Researchers compared millennials’ behavior as kids (as reported by their mothers) with their earnings as adults and found that boys who exhibited more dependent behavior (demanding attention, clinging, crying a lot) and girls who exhibited headstrong behavior (arguing, losing their temper, acting disobedient) earned less as adults, even accounting for work hours, parental status, race, childhood birth order, and test scores, and their mother’s education, intelligence, and personality. There were no earnings penalties for headstrong boys or dependent girls.

Kaestner, R. & Malamud, O., “Headstrong Girls and Dependent Boys: Gender Differences in the Labor Market Returns to Child Behavior,” National Bureau of Economic Research (November 2021).

Discriminating stories

Political scientists conducted voter outreach and survey experiments to test different walk-in-their-shoes strategies for reducing prejudice against stigmatized groups.
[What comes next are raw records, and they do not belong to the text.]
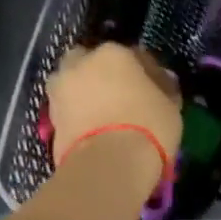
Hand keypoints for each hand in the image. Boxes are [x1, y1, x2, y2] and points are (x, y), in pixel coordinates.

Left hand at [47, 43, 182, 173]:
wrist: (108, 166)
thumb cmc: (148, 127)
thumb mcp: (171, 107)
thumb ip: (164, 88)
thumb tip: (162, 80)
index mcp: (113, 53)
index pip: (133, 55)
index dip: (145, 73)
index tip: (154, 89)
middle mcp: (80, 64)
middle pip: (92, 63)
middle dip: (102, 75)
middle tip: (120, 96)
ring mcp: (59, 91)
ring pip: (74, 85)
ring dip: (84, 94)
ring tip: (103, 115)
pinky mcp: (49, 120)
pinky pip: (68, 111)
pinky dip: (76, 116)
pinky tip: (93, 130)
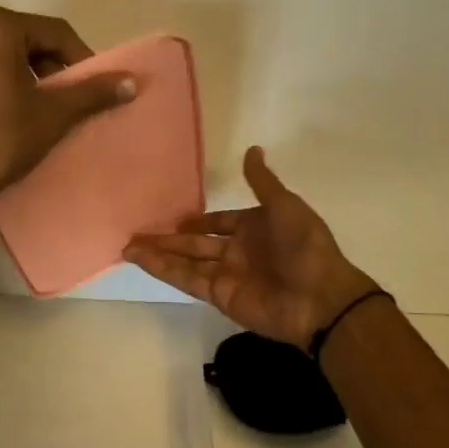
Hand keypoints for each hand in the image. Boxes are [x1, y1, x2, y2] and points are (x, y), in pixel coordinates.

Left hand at [0, 7, 135, 213]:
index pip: (53, 32)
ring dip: (17, 74)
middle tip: (63, 99)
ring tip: (32, 108)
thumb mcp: (53, 115)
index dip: (79, 58)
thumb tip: (132, 81)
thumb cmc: (0, 141)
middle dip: (47, 66)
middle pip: (21, 40)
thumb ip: (93, 92)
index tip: (92, 87)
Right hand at [124, 146, 375, 348]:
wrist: (320, 298)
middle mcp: (238, 251)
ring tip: (127, 247)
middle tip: (137, 232)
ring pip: (185, 261)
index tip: (176, 217)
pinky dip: (164, 270)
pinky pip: (187, 279)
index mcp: (255, 228)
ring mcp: (227, 275)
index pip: (220, 222)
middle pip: (196, 243)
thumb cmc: (305, 247)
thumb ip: (262, 182)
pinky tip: (142, 260)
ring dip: (158, 254)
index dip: (199, 220)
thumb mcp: (285, 205)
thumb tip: (252, 149)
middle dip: (168, 238)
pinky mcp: (219, 295)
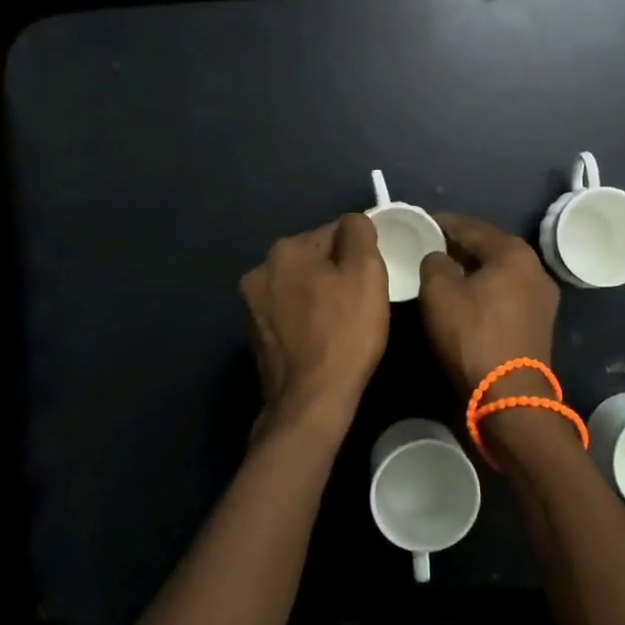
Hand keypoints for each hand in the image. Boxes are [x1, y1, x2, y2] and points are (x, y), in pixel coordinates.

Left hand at [240, 214, 389, 439]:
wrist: (311, 401)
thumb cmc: (345, 333)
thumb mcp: (366, 272)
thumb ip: (359, 233)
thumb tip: (353, 223)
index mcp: (285, 250)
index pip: (334, 233)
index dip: (359, 254)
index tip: (372, 280)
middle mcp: (260, 271)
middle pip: (314, 260)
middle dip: (337, 274)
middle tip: (362, 302)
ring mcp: (252, 306)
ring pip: (300, 287)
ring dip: (320, 297)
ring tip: (343, 324)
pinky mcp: (255, 336)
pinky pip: (289, 315)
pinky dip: (306, 320)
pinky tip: (323, 340)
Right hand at [417, 214, 560, 399]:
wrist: (510, 395)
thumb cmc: (472, 336)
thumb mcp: (439, 293)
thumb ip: (434, 263)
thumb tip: (439, 258)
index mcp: (513, 253)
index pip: (471, 226)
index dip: (443, 223)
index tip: (421, 222)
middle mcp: (535, 267)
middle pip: (490, 246)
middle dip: (460, 244)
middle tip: (431, 245)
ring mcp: (542, 296)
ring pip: (500, 270)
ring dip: (474, 267)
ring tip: (445, 269)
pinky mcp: (539, 321)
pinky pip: (507, 291)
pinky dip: (486, 287)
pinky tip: (467, 294)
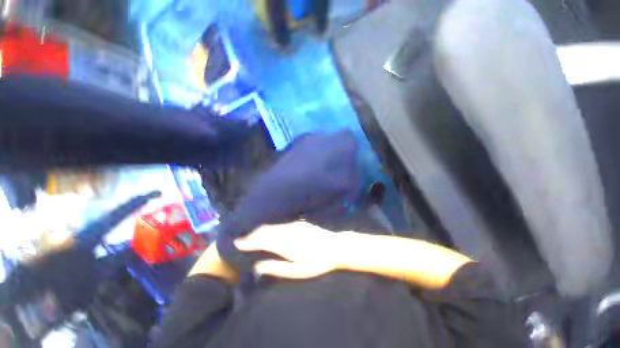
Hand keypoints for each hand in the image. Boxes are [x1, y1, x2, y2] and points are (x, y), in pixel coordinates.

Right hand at [234, 221, 341, 278]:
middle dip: (250, 234)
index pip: (261, 240)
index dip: (247, 241)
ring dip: (259, 228)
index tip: (235, 243)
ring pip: (271, 225)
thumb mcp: (298, 271)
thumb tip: (257, 266)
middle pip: (264, 230)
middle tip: (239, 237)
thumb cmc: (317, 262)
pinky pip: (279, 223)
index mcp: (286, 244)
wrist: (335, 246)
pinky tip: (267, 228)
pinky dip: (270, 226)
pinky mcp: (299, 222)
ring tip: (249, 233)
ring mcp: (294, 224)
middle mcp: (288, 231)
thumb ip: (277, 268)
The most reliable approach was simply telling a story about the experience of a person in the stigmatized group, rather than trying to get the target of the outreach to imagine such experiences or recall similar ones.

Kalla, J. & Broockman, D., “Which Narrative Strategies Durably Reduce Prejudice? Evidence From Field and Survey Experiments Supporting the Efficacy of Perspective-Getting,” American Journal of Political Science (forthcoming).